Très bien. Je suis vivant. Avec envie, enthousiasme et plaisir. Sans mémoire vive performante, je me souviens parfois. Sinon je cherche des réponses ou des statistiques sur internet. Qui parfois m’éclairent. Le 26 mars 1969 à Valence, je porte pour la première fois le maillot de l’équipe nationale contre l’Espagne. Je me rappelle la panne d’électricité qui a grandement retardé le début de la rencontre, mais pas la formation de l’équipe helvétique. Pourtant, même en me creusant les méninges, je n’ai pas souvenir d’avoir évolué avec Kuhn. Qui a manœuvré avec le numéro 6.

Par excès d’égoïsme? Ou à cause de la barrière de la langue? Je devais cacher ma timidité derrière les cinq Romands et les deux Tessinois présents. Pour ne pas devoir utiliser les rares expressions apprises pendant les neuf ans d’études de la langue de Goethe. D’autant plus que les Suisses alémaniques devaient communiquer en Schwyzerdütsch, une langue inconnue à forte ressemblance avec un grave mal de gorge. Jamais je n’ai imaginé, mais vraiment jamais, qu’un de ces individus (un étranger à mes yeux) puisse parler français. Et pourtant…

En 1971, avec quelques sélections de plus, j’arrive au FC Zurich. Et je découvre le Köbi du vestiaire. Affable, bienveillant, attentif, avec son sourire accueillant et son œil malicieux, soucieux de ma bonne acclimatation. Il parle la langue de Molière. Leader sans jouer au chef, il me fait découvrir les mystères du dialecte zurichois. Je deviens proche sans jamais être intime.
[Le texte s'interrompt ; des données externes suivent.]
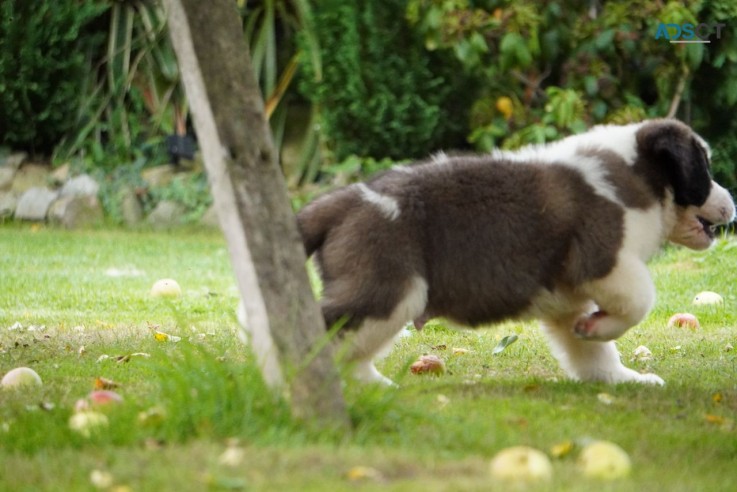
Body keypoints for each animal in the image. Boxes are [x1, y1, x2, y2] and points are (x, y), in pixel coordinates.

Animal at [296, 118, 732, 384]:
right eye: (705, 169)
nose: (732, 201)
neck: (635, 174)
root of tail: (343, 200)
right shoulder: (604, 259)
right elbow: (640, 299)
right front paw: (600, 328)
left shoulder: (568, 300)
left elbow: (591, 352)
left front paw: (618, 375)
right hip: (387, 289)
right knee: (327, 328)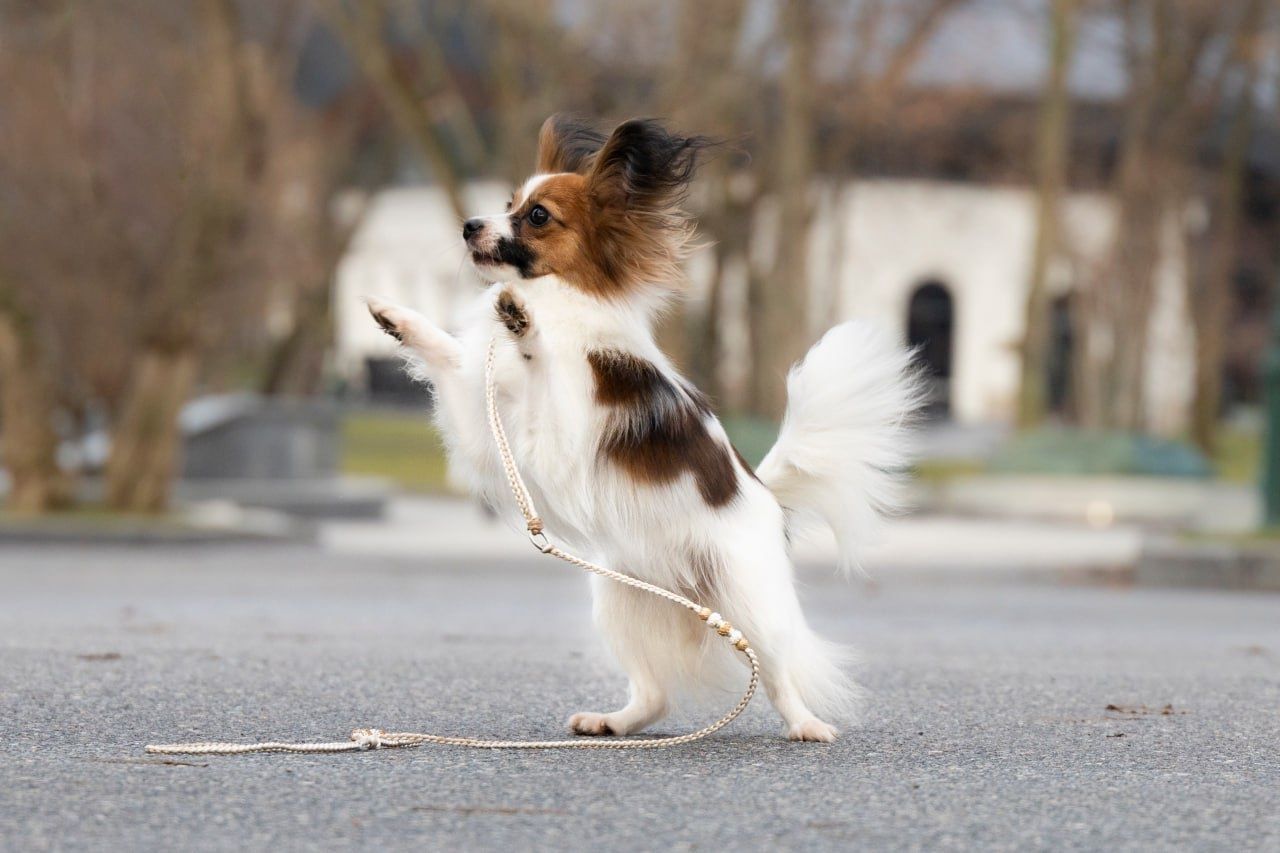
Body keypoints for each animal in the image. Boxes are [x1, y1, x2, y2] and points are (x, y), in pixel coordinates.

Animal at [366, 112, 916, 737]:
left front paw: (523, 323)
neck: (562, 305)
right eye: (507, 204)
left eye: (536, 216)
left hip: (749, 601)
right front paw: (397, 319)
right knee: (655, 696)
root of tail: (768, 495)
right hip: (619, 599)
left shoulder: (561, 437)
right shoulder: (482, 417)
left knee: (779, 674)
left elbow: (542, 363)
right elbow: (448, 354)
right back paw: (614, 722)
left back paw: (805, 724)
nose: (468, 225)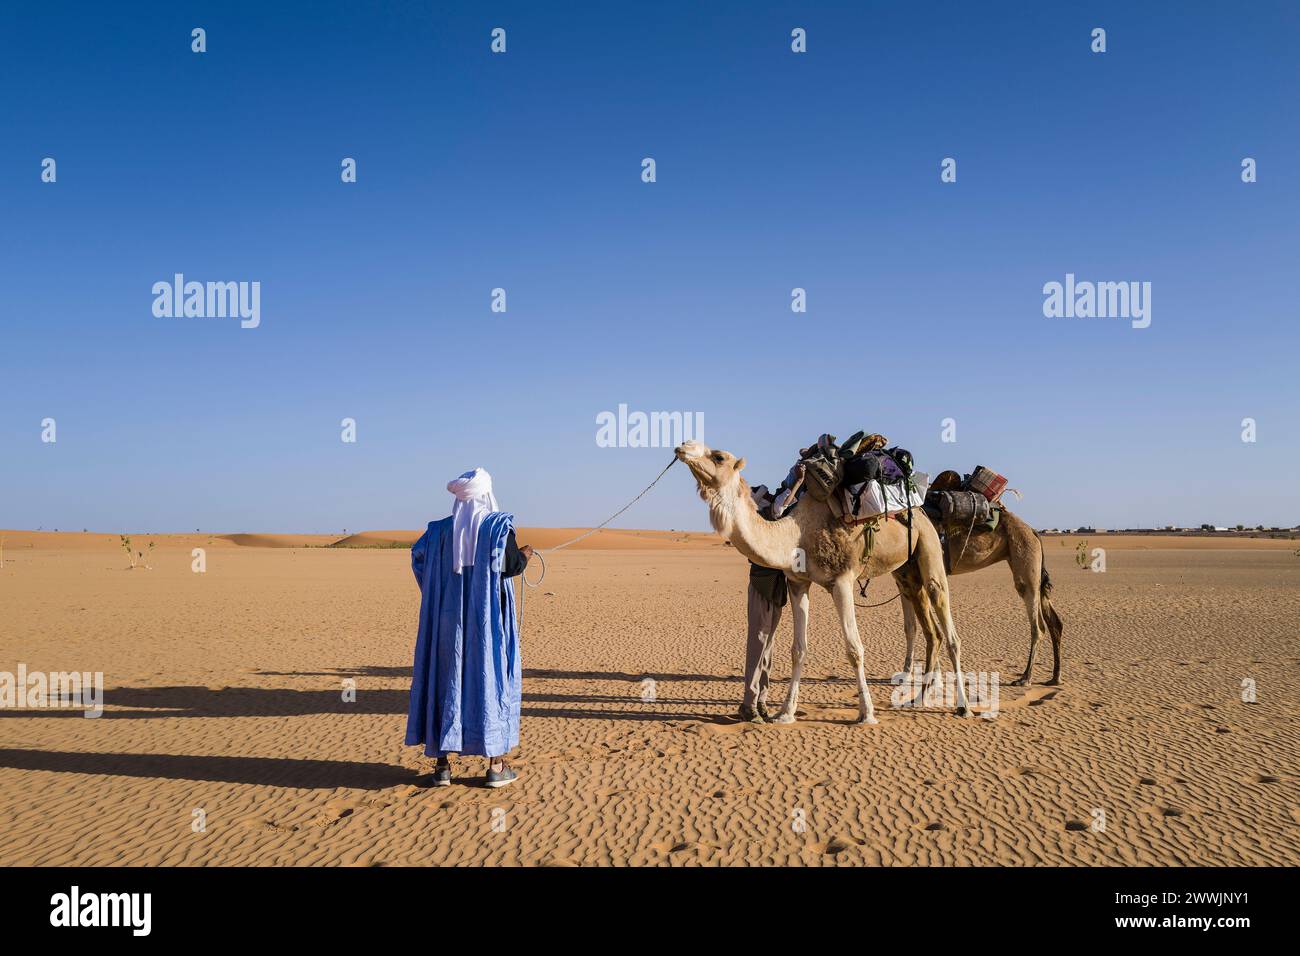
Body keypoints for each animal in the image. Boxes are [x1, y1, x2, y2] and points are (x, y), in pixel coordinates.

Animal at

Même si quelques fêtes en équipe arrosées abondamment de bières font craquer les dernières barrières.

Le Kuhn du terrain me séduit aussi. Combatif, volontaire, agressif dans la conquête du ballon, joueur au souffle inépuisable, son jeu avec ballon m’enthousiasme. Je parviens à me brancher sur ses idées, à dialoguer avec sa technique aussi sûre dans la passe courte ou longue. Sa conduite de balle en fait un joueur difficile à arrêter dans son rôle de footballeur à l’aise dans les deux surfaces. Qui marque ses six, sept buts par saison. Pour moi, il a été l’un des meilleurs joueurs de l’histoire du football suisse et aurait mérité une reconnaissance internationale totale.
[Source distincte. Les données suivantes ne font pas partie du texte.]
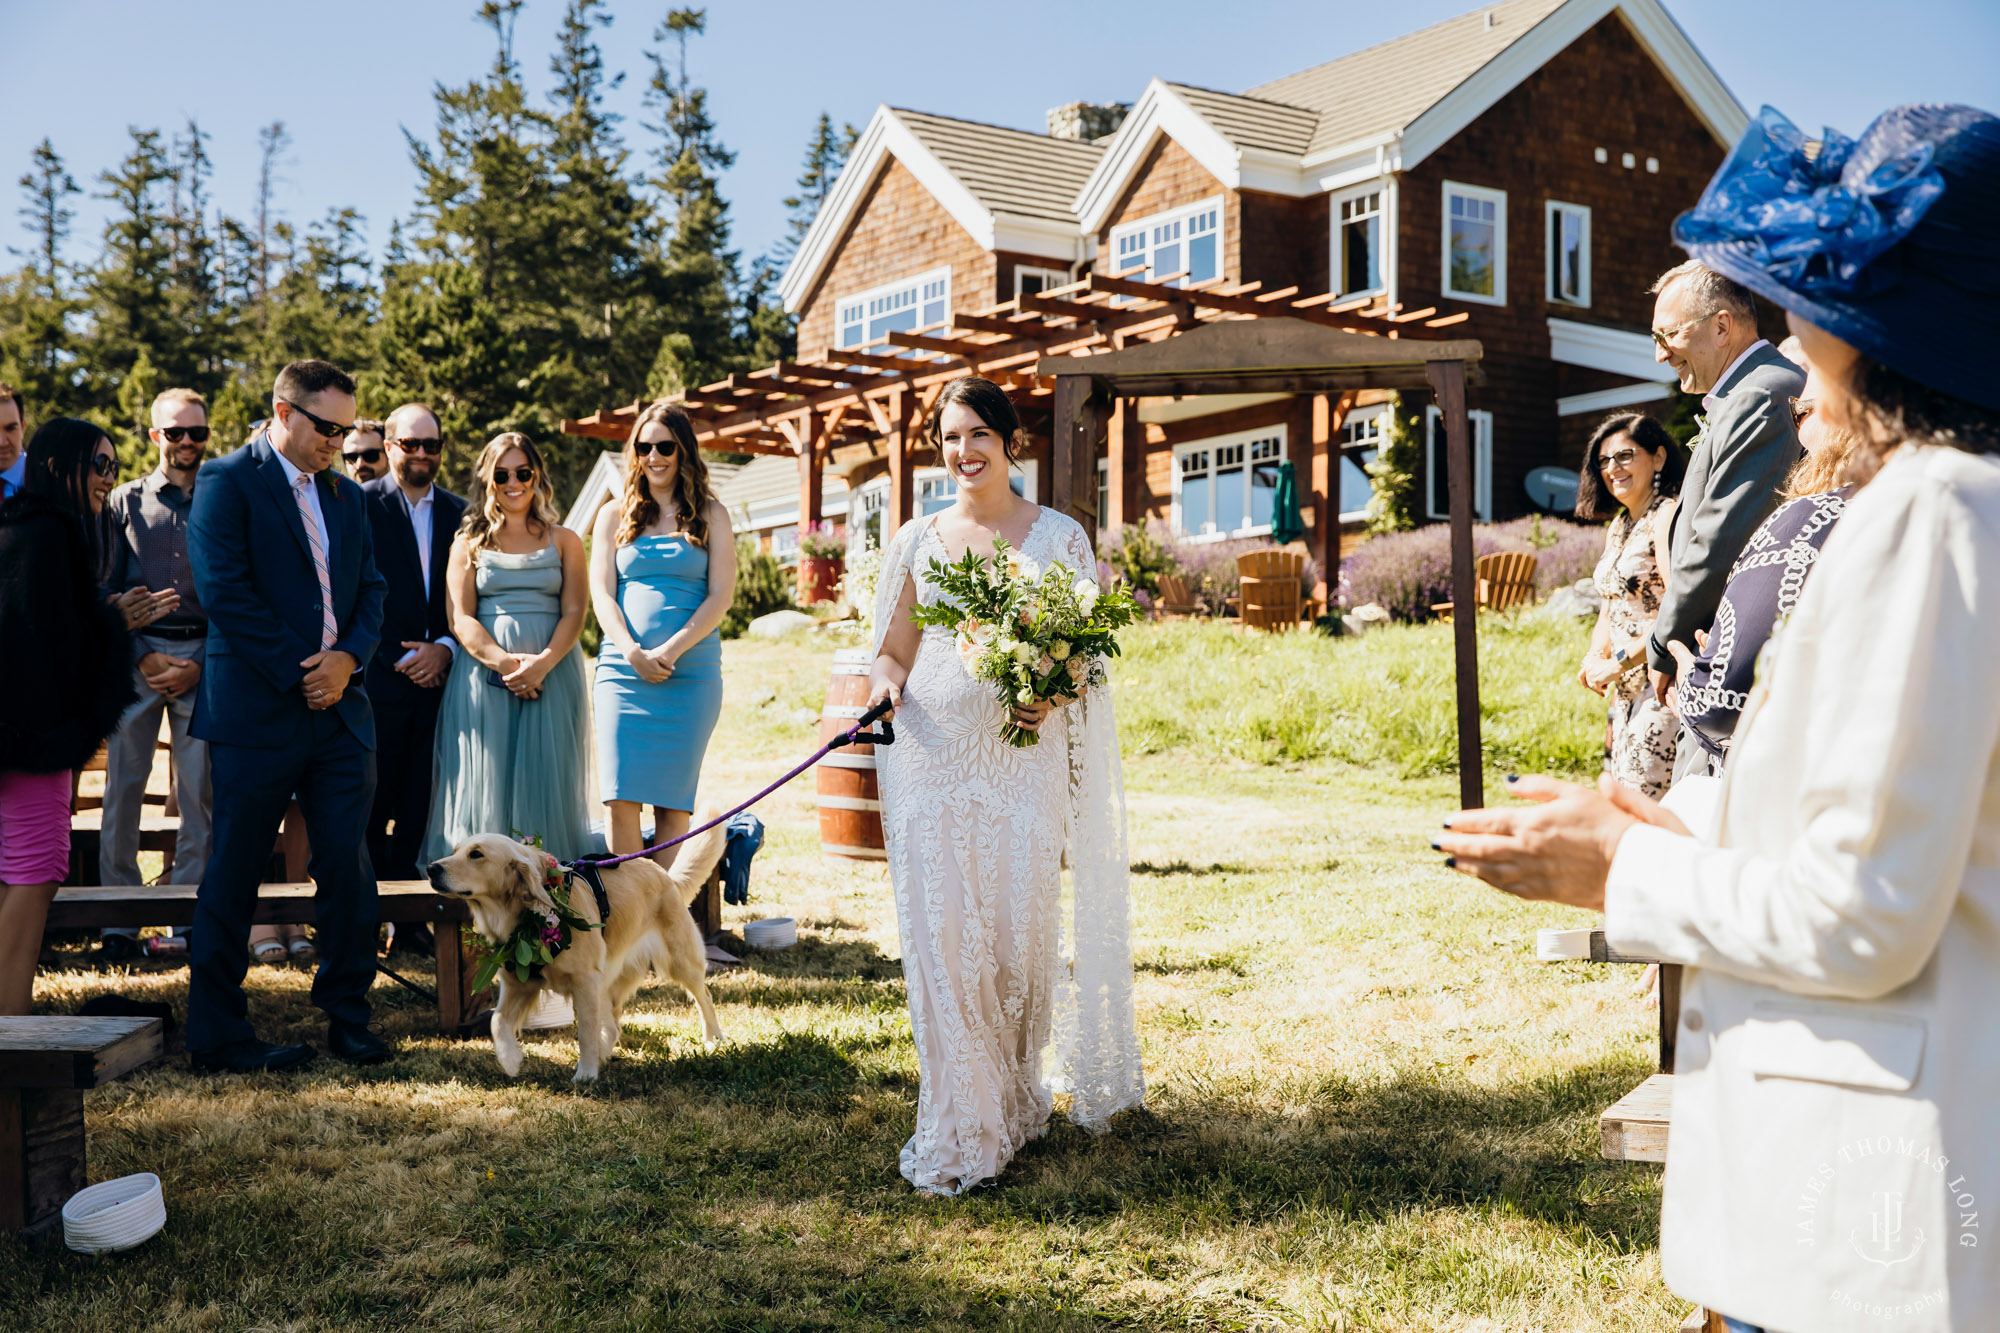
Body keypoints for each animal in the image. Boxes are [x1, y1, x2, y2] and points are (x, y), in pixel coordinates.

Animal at [426, 820, 732, 1080]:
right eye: (455, 851)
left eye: (476, 854)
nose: (431, 868)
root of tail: (664, 874)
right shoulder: (518, 983)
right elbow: (497, 1021)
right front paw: (510, 1059)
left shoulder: (584, 981)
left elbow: (585, 1030)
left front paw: (585, 1074)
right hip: (607, 980)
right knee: (613, 1024)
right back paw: (603, 1054)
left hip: (679, 960)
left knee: (704, 996)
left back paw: (713, 1039)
En 1980, je reviens au FC Zurich comme entraîneur. Köbi est coordinateur et entraîneur au sein du mouvement juniors. Nous collaborons pour essayer d’améliorer le niveau de nos jeunes. Nous dialoguons souvent, planifions, écrivons dans le marbre les valeurs que nous voulons développer. Mais le changement de hiérarchie me déstabilise. Mon ex-capitaine indéboulonnable se range dans un rôle de subalterne. Il me fait et me donne confiance. Comme lorsque j’étais joueur. Il accepte mes idées sans essayer d’imposer les siennes. Sa simplicité m’étonne. Son humilité me surprend. Il ne joue aucun rôle. Et ne semble pas aspirer à devenir entraîneur professionnel.

De 2001 à 2008, Köbi devient le sélectionneur de l’équipe de Suisse. Et son onze gagne. Souvent. En tant que consultant à la Radio Télévision Suisse, j’ai le privilège de suivre tous les matches de qualification qui ont amené la Nati au championnat d’Europe des nations au Portugal. Et j’apprécie beaucoup le style de l’équipe. Qui colle à l’image de son entraîneur. Engagé, courageux, combatif, talentueux. Loyal. Son 4-4-2 en losange m’a tellement emballé que je l’ai parodié plus tard dans ma carrière de coach.

Lors d’une longue interview pour le «Tages-Anzeiger», qui voulait profiter de ma proximité avec «Köbi national», j’essaie de débusquer ses secrets. En vain. Il n’en a pas. Son bon sens et son intelligence pour le jeu du football suffisent.

Il est tellement simple, vrai et sain, qu’on le soupçonne de nous manipuler.

Köbi, si les terrains sont bons là-haut, attends-moi, je rejouerais volontiers avec toi.

Hommage paru dans le journal Le Matin, 1er décembre 2019.